**BRIEF:** In the article on secondhand smoke in HDB flats, which law does Mr Ng cite as making it illegal to be naked in a private place while exposed to public view?

**DOCUMENT EXTRACT:**
········

Mr Louis Ng isn’t giving up on his fight to ban secondhand smoke in HDB flats.
The Nee Soon Member of Parliament, who’s so passionate about this issue that he’s taken his campaign to Parliament, has compared it with being seen naked in one’s home.
In a Facebook post on Wednesday (28 Oct), he noted that the authorities said a ban on smoking near the balcony and windows of your flat isn’t a good idea, as isn’t enforceable.
However, why is it illegal to be seen naked at home when it’s also not enforceable, he questioned?
Thus, Mr Ng will continue to fight for this issue in Parliament next week.
When Mr Ng brought this issue up in Parliament on 6 Oct, it was rejected.
Some of the reasons for not banning smoking near windows and balconies, cited by Senior Minister of State for Sustainability Amy Khor, were:
However, Mr Ng pointed out that Section 27A of the Miscellaneous Offences (Public Order and Nuisance) Act states that a person cannot be naked in a private place while being exposed to public view.
That effectively makes it illegal to be naked in your own home if near a window or on the balcony.
However, Mr Ng questioned how evidence can be collected to charge someone for this offence.
Unless surveillance footage of someone’s private dwelling is recorded, how would this be enforced?

········

**PROVIDED RECORDS:**
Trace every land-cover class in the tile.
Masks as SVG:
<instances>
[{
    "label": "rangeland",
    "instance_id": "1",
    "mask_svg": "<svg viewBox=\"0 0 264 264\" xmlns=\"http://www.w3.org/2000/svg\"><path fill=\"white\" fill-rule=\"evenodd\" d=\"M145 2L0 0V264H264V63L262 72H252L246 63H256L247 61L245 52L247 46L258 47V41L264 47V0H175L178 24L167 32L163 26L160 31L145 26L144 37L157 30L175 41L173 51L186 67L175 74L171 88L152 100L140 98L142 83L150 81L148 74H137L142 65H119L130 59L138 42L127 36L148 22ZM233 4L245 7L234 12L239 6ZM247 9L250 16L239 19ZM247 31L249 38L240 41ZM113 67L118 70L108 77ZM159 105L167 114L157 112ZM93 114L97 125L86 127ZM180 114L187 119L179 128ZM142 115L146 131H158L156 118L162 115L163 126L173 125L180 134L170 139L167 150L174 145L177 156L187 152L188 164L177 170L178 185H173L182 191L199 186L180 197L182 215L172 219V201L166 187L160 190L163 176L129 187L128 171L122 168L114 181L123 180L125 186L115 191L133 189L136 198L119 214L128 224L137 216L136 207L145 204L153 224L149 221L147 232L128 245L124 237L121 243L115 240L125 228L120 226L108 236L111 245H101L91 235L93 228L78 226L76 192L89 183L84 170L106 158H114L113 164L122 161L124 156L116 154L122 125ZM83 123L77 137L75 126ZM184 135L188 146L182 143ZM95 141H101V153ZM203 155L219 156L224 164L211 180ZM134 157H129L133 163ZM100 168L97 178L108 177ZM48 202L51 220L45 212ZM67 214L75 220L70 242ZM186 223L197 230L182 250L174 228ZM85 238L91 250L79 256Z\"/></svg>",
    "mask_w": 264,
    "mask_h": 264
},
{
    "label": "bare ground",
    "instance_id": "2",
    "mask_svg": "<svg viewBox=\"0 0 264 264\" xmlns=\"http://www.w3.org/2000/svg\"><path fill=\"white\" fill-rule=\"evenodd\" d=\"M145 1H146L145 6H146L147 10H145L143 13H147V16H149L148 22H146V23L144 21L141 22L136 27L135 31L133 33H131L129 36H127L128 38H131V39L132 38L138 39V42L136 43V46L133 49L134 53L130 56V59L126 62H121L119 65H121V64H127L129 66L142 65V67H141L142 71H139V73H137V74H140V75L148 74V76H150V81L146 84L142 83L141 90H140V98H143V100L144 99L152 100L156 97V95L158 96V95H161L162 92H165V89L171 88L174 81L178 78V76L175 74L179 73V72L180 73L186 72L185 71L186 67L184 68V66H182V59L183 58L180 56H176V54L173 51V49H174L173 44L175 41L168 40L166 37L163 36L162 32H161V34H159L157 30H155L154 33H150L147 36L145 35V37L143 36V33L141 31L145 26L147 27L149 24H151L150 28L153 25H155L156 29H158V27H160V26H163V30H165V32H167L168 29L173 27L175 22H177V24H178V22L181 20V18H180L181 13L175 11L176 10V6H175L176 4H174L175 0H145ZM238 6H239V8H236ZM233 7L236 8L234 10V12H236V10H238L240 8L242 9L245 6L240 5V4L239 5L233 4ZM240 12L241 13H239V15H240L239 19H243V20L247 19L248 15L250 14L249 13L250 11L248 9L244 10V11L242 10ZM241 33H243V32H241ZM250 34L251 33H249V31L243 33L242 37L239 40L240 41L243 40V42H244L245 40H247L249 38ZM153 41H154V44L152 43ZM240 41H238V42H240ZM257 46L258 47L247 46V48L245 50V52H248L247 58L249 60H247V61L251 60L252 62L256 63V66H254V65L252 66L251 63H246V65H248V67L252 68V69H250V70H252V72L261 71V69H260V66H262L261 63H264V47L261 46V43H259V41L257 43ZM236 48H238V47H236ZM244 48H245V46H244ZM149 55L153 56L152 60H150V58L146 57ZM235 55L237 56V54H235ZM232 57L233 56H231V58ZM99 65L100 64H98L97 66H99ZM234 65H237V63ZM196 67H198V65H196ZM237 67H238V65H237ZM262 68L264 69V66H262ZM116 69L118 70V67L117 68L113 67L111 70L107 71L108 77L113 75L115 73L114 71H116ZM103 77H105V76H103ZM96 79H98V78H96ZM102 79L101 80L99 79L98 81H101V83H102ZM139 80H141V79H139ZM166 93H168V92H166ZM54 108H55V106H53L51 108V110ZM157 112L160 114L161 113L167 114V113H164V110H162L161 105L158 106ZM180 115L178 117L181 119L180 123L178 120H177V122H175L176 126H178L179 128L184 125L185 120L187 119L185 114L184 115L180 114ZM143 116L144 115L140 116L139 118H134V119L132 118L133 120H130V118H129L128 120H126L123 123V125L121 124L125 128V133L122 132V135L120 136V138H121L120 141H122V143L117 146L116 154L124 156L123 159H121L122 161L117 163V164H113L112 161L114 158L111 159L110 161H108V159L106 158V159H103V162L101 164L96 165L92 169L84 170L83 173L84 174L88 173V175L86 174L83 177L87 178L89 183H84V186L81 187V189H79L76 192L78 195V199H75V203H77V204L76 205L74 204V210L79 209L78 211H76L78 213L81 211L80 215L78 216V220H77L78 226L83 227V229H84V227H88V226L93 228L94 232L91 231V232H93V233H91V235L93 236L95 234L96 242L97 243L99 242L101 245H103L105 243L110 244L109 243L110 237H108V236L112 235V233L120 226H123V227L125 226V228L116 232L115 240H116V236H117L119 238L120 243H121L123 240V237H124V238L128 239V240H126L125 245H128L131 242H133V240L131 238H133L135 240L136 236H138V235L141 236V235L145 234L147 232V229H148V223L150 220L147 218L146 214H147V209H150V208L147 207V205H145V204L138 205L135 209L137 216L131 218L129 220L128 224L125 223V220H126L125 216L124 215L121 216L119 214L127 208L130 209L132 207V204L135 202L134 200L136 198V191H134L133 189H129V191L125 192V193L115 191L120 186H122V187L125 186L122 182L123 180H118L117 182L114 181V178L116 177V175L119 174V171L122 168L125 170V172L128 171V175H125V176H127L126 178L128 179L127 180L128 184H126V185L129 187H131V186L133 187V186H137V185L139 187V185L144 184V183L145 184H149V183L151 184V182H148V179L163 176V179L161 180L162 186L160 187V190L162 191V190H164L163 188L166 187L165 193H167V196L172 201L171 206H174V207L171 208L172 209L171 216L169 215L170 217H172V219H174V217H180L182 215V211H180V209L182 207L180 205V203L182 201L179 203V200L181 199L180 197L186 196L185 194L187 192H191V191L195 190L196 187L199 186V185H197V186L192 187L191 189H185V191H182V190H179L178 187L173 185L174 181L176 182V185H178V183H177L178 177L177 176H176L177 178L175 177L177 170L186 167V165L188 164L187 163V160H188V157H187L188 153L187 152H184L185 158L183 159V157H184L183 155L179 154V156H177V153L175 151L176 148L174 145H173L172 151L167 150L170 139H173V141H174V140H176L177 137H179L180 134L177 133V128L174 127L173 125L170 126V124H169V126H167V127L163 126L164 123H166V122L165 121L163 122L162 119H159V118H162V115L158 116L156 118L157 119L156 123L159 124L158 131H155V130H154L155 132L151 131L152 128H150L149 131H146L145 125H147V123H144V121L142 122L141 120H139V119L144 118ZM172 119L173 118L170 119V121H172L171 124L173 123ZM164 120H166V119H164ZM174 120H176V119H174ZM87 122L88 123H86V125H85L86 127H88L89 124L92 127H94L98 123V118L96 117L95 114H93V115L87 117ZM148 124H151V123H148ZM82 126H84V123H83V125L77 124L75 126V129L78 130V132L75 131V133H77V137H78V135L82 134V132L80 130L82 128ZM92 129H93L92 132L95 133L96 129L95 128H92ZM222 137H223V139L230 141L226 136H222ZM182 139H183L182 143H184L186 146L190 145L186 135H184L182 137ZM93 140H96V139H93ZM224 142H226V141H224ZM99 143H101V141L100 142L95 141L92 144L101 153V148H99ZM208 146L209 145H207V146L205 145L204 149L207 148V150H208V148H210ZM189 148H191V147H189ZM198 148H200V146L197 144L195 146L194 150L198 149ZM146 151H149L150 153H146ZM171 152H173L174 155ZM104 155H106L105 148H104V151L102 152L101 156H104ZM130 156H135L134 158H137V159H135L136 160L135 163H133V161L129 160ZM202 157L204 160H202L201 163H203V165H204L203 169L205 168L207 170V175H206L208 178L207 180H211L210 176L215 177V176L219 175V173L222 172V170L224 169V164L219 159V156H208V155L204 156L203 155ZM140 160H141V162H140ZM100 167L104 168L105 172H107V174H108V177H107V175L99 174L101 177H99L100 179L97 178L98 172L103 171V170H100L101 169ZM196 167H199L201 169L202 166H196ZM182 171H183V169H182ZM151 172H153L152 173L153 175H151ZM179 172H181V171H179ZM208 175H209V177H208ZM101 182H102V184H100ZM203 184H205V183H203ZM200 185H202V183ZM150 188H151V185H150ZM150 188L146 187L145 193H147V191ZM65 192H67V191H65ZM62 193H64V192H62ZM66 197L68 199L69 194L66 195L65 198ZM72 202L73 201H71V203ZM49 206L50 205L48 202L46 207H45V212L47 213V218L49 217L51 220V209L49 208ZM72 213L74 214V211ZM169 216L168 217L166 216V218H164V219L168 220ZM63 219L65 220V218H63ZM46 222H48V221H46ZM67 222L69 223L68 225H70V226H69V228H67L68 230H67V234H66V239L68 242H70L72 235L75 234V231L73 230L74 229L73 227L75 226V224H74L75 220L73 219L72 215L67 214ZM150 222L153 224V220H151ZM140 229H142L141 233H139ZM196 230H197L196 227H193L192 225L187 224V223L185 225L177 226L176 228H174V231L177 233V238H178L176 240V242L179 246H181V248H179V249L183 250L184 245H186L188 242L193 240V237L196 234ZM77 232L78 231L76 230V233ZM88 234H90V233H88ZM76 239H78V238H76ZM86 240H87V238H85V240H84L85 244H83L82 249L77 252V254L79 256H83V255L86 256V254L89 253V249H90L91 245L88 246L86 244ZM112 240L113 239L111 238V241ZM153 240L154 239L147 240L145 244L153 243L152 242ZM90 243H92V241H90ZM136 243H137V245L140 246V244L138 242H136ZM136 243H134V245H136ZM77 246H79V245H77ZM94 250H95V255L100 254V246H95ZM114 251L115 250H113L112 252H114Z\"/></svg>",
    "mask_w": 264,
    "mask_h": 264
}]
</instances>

········

**RESULT:** Section 27A of the Miscellaneous Offences (Public Order and Nuisance) Act.